Lanxess AG has reported a fourth-quarter net loss of EUR753 million, compared with a net loss of EUR21 million in the prior-year period, on sales down 27.2% to EUR1.44 billion, said the company.
EBITDA before nonrecurring items declined 44.6%, to EUR97 million, but beat analysts’ consensus estimate of EUR89 million provided by S&P Capital IQ. The EBITDA margin before exceptional items was 2.1 percentage points lower year over year, to 6.8%.
“2023 was a year of multiple crises for the German chemical industry: Weak demand in numerous customer industries and market regions combined with inventory reduction by customers, high energy prices in Germany, and geopolitical tensions,” Lanxess said. This also characterized the financial year 2023 for Lanxess, the company said.
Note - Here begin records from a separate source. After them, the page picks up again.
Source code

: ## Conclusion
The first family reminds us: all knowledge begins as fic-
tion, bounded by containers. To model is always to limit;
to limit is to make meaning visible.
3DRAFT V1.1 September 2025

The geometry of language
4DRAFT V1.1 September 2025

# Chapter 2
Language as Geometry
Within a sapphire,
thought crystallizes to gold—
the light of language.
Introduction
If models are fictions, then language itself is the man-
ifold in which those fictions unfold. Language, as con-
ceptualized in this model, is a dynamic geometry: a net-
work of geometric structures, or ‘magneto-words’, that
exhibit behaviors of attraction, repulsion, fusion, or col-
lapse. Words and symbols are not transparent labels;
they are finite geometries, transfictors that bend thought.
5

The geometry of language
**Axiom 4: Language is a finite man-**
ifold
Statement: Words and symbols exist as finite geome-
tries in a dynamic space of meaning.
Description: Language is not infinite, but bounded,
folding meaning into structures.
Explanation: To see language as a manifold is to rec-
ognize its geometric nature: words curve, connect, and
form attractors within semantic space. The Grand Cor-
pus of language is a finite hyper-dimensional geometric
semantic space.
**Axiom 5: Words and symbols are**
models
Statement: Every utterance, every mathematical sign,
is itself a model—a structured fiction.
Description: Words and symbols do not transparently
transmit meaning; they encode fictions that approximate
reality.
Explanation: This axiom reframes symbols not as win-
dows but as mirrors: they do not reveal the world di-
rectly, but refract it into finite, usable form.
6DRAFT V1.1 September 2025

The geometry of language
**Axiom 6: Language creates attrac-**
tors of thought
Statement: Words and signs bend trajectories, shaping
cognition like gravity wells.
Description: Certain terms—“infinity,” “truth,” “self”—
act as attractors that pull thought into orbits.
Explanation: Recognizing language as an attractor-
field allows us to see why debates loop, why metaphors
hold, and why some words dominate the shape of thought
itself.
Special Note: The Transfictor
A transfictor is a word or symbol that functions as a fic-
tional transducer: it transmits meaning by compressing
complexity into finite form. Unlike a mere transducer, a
Weaker demand and an associated reduction in sales volumes, as well as higher costs stemming from lower plant operating rates, led to a significant earnings decline, mainly in Lanxess’ specialty additives and advanced intermediates segments, the company said. In addition, lower procurement costs for raw materials and energy in these two segments undermined selling prices, Lanxess said.
Earnings in the company’s consumer protection segment saw a comparatively moderate decline, as the contribution from the microbial control business acquired from IFF in 2022 had a positive effect, Lanxess said.
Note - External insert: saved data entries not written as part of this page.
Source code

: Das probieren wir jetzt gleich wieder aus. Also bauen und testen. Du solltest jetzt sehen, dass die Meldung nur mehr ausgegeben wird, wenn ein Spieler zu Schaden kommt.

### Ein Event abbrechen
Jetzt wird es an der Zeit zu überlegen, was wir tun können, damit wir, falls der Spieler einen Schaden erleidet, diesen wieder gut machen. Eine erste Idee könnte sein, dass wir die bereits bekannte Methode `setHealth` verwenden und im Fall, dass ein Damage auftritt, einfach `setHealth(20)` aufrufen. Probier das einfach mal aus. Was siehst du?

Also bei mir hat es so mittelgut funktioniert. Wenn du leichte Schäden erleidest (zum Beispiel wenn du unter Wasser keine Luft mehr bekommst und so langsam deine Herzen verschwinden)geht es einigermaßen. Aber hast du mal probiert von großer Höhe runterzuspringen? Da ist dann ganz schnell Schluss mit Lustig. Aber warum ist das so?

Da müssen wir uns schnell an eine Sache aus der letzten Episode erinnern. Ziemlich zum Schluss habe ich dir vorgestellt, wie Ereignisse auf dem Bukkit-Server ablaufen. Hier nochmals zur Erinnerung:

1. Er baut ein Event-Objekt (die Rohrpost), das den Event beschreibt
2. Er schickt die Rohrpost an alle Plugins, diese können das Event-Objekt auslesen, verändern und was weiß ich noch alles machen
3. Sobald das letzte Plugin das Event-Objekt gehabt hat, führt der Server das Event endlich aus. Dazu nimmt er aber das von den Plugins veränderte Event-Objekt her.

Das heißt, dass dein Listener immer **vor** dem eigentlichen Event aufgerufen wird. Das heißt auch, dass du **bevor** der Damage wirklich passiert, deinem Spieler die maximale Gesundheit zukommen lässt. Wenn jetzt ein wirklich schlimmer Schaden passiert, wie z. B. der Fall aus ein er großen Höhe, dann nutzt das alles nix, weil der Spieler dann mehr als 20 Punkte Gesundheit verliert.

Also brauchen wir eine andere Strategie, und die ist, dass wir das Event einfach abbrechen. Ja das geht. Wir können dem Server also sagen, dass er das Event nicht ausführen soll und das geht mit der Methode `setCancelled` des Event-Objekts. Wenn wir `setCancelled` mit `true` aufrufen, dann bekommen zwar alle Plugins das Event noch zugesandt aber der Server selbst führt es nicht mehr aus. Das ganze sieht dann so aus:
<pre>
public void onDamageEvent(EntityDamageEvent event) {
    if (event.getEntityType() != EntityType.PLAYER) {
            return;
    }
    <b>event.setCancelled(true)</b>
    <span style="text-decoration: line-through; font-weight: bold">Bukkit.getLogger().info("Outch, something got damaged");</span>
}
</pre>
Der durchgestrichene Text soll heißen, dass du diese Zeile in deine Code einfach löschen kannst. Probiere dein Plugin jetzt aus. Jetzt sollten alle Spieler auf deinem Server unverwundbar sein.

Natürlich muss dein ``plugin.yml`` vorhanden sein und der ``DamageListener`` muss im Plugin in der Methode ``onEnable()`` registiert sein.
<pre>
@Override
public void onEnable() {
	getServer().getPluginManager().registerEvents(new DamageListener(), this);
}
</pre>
Lanxess CEO Matthias Zachert said during a press conference earlier today that in the second- and third quarters of 2023, “we saw lots of destocking and weak demand in the customer industries that led to a dramatic decline. Then, we wanted to do our own destocking and that meant that for two to three consecutive quarters, we had a utilization rate of 50% to 60%, which, of course, is rock-bottom for the industry.”
The company added that it is counteracting the effects of the economic downturn with its previously announced plan called Forward, which includes one-time, short-term savings, which totaled €100 million in 2023 through cost reductions and lower investments.
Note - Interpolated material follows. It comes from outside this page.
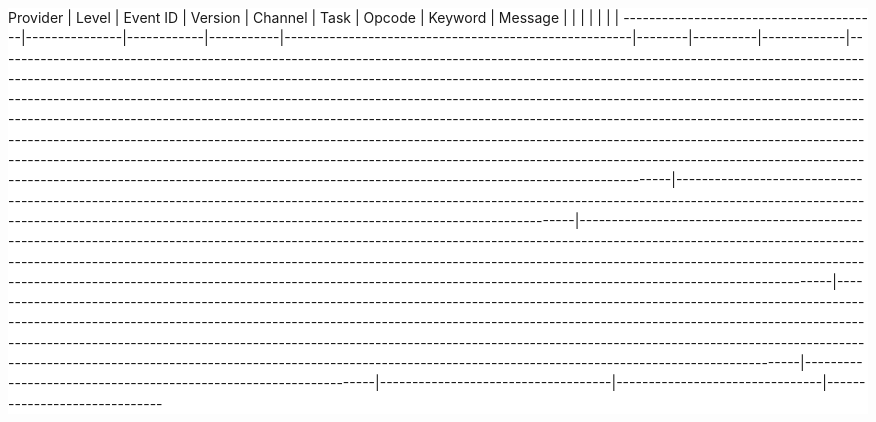 Provider                                |  Level        |  Event ID  |  Version  |  Channel                                             |  Task  |  Opcode  |  Keyword    |  Message                                                                                                                                                                                                                                                                                                                                                                                                                                                                                                                                                                                                                                                                                                                                                                                                                                                                                                                              |                                                                                                                                                                                                                                                          |                                                                                                                                                                                                                                                                                                                                                                                                                                                      |                                                                                                                                                                                                                                                                                                                                                                                                                                                                                                                                              |                                                                  |                                    |                                |
----------------------------------------|---------------|------------|-----------|------------------------------------------------------|--------|----------|-------------|---------------------------------------------------------------------------------------------------------------------------------------------------------------------------------------------------------------------------------------------------------------------------------------------------------------------------------------------------------------------------------------------------------------------------------------------------------------------------------------------------------------------------------------------------------------------------------------------------------------------------------------------------------------------------------------------------------------------------------------------------------------------------------------------------------------------------------------------------------------------------------------------------------------------------------------|----------------------------------------------------------------------------------------------------------------------------------------------------------------------------------------------------------------------------------------------------------|------------------------------------------------------------------------------------------------------------------------------------------------------------------------------------------------------------------------------------------------------------------------------------------------------------------------------------------------------------------------------------------------------------------------------------------------------|----------------------------------------------------------------------------------------------------------------------------------------------------------------------------------------------------------------------------------------------------------------------------------------------------------------------------------------------------------------------------------------------------------------------------------------------------------------------------------------------------------------------------------------------|------------------------------------------------------------------|------------------------------------|--------------------------------|------------------------------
The plan also includes 870 job cuts, 460 of which are in Germany, to support the company’s aim of reducing its annualized costs by about EUR150 million from 2025. “The respective agreements have already been signed for most of the job cuts,” Lanxess said.
Zachert said during the press conference that many parties are exhibiting interest in Lanxess’ urethanes business, but he said that Lanxess will consider its options once a shortlist of potential buyers is in place. The company announced in 2022 its intention to sell the urethanes business.
We remind, Lanxess has successfully completed and put into operation the expansion of its Rhenodiv production line in Jhagadia, Gujarat on February 1, 2024, said the company. With this new facility, the company’s Rhein Chemie business unit has significantly increased its production capabilities and will be able to meet the growing demand of the Indian Sub-continent and the Asian tire and rubber goods markets.